> [Exercise objective] Output the data below exactly, without images.

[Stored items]
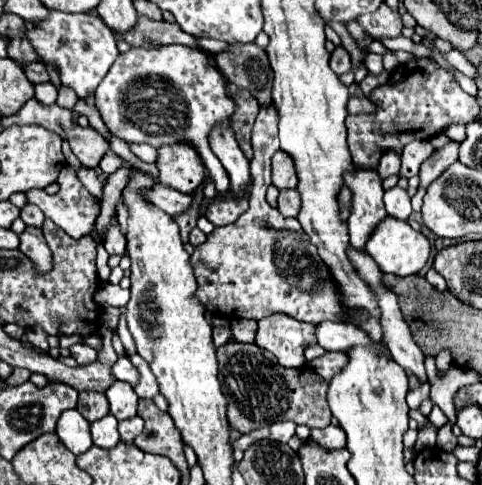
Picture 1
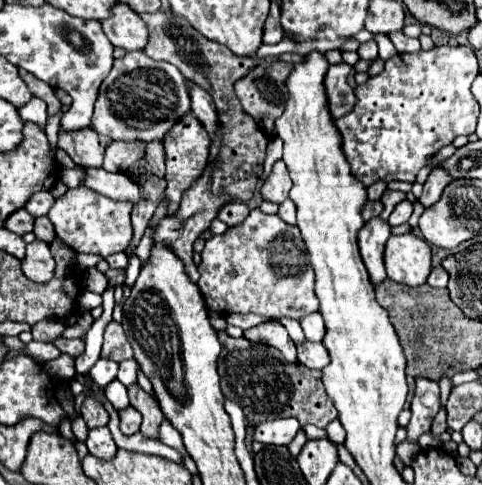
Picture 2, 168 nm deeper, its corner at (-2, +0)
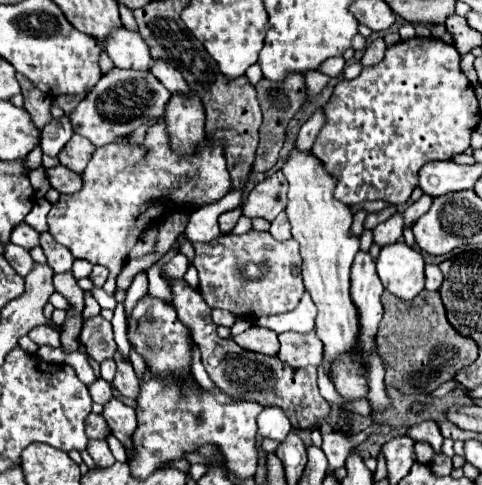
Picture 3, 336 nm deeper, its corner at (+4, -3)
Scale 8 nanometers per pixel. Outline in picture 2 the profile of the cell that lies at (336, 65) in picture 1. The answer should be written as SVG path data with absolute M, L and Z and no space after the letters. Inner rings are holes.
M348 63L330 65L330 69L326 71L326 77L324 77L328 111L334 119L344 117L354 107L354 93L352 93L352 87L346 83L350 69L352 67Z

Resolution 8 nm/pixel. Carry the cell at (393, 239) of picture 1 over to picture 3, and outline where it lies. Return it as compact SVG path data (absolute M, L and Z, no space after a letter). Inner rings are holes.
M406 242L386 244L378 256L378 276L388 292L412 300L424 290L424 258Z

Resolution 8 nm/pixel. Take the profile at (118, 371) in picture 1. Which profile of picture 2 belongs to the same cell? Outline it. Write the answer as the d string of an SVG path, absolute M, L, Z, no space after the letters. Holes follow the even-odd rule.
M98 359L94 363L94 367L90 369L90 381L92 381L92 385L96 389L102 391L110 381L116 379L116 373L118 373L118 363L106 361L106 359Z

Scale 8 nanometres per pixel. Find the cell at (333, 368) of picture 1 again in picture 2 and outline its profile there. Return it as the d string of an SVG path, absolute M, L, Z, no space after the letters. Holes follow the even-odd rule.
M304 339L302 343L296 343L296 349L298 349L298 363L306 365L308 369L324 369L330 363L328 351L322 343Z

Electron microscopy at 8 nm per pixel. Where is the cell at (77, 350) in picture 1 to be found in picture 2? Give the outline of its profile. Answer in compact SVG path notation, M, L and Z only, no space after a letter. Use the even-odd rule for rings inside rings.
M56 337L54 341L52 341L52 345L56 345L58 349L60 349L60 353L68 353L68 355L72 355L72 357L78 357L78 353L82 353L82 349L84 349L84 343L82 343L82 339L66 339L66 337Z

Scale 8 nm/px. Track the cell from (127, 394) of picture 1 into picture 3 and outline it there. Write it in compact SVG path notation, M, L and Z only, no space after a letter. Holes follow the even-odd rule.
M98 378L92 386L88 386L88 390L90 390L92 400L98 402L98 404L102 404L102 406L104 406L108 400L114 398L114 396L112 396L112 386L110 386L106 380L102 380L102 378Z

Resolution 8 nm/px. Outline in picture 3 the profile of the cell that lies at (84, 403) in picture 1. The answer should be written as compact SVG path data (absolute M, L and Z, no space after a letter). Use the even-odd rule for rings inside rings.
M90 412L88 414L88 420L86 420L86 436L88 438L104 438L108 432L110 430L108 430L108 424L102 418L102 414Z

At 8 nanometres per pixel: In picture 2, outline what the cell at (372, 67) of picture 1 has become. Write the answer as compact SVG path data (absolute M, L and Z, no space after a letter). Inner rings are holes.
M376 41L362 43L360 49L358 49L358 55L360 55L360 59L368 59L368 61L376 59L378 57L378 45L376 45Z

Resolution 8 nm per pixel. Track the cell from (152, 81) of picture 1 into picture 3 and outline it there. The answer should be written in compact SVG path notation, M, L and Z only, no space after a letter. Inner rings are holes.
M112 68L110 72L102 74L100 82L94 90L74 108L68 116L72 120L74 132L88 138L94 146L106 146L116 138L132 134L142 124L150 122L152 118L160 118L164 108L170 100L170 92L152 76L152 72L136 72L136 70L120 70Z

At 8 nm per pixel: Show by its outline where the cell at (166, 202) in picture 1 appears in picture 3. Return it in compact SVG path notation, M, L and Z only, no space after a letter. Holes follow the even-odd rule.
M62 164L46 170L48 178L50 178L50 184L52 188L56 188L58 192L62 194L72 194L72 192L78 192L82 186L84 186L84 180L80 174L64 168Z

> [Finished exercise]
Picture 1
Picture 2, 168 nm deeper, its corner at (-2, +0)
Picture 3, 336 nm deeper, its corner at (+4, -3)
Scale 8 nanometers per pixel. Outline in picture 2 the profile of the cell that lies at (336, 65) in picture 1. The answer should be written as SVG path data with absolute M, L and Z and no space after the letters. Inner rings are holes.
M348 63L330 65L330 69L326 71L326 77L324 77L328 111L334 119L344 117L354 107L354 93L352 93L352 87L346 83L350 69L352 67Z

Resolution 8 nm/pixel. Carry the cell at (393, 239) of picture 1 over to picture 3, and outline where it lies. Return it as compact SVG path data (absolute M, L and Z, no space after a letter). Inner rings are holes.
M406 242L386 244L378 256L378 276L388 292L412 300L424 290L424 258Z

Resolution 8 nm/pixel. Take the profile at (118, 371) in picture 1. Which profile of picture 2 belongs to the same cell? Outline it. Write the answer as the d string of an SVG path, absolute M, L, Z, no space after the letters. Holes follow the even-odd rule.
M98 359L94 363L94 367L90 369L90 381L92 381L92 385L96 389L102 391L110 381L116 379L116 373L118 373L118 363L106 361L106 359Z

Scale 8 nanometres per pixel. Find the cell at (333, 368) of picture 1 again in picture 2 and outline its profile there. Return it as the d string of an SVG path, absolute M, L, Z, no space after the letters. Holes follow the even-odd rule.
M304 339L302 343L296 343L296 349L298 349L298 363L306 365L308 369L324 369L330 363L328 351L322 343Z

Electron microscopy at 8 nm per pixel. Where is the cell at (77, 350) in picture 1 to be found in picture 2? Give the outline of its profile. Answer in compact SVG path notation, M, L and Z only, no space after a letter. Use the even-odd rule for rings inside rings.
M56 337L54 341L52 341L52 345L56 345L58 349L60 349L60 353L68 353L68 355L72 355L72 357L78 357L78 353L82 353L82 349L84 349L84 343L82 343L82 339L66 339L66 337Z

Scale 8 nm/px. Track the cell from (127, 394) of picture 1 into picture 3 and outline it there. Write it in compact SVG path notation, M, L and Z only, no space after a letter. Holes follow the even-odd rule.
M98 378L92 386L88 386L88 390L90 390L92 400L98 402L98 404L102 404L102 406L104 406L108 400L114 398L114 396L112 396L112 386L110 386L106 380L102 380L102 378Z

Resolution 8 nm/px. Outline in picture 3 the profile of the cell that lies at (84, 403) in picture 1. The answer should be written as compact SVG path data (absolute M, L and Z, no space after a letter). Use the even-odd rule for rings inside rings.
M90 412L88 414L88 420L86 420L86 436L88 438L104 438L108 432L110 430L108 430L108 424L102 418L102 414Z

At 8 nanometres per pixel: In picture 2, outline what the cell at (372, 67) of picture 1 has become. Write the answer as compact SVG path data (absolute M, L and Z, no space after a letter). Inner rings are holes.
M376 41L362 43L360 49L358 49L358 55L360 55L360 59L368 59L368 61L376 59L378 57L378 45L376 45Z

Resolution 8 nm per pixel. Track the cell from (152, 81) of picture 1 into picture 3 and outline it there. The answer should be written in compact SVG path notation, M, L and Z only, no space after a letter. Inner rings are holes.
M112 68L110 72L102 74L100 82L94 90L74 108L68 116L72 120L74 132L88 138L94 146L106 146L116 138L132 134L142 124L150 122L152 118L160 118L164 108L170 100L170 92L152 76L152 72L136 72L136 70L120 70Z

At 8 nm per pixel: Show by its outline where the cell at (166, 202) in picture 1 appears in picture 3. Return it in compact SVG path notation, M, L and Z only, no space after a letter. Holes follow the even-odd rule.
M62 164L46 170L48 178L50 178L50 184L52 188L56 188L58 192L62 194L72 194L72 192L78 192L82 186L84 186L84 180L80 174L64 168Z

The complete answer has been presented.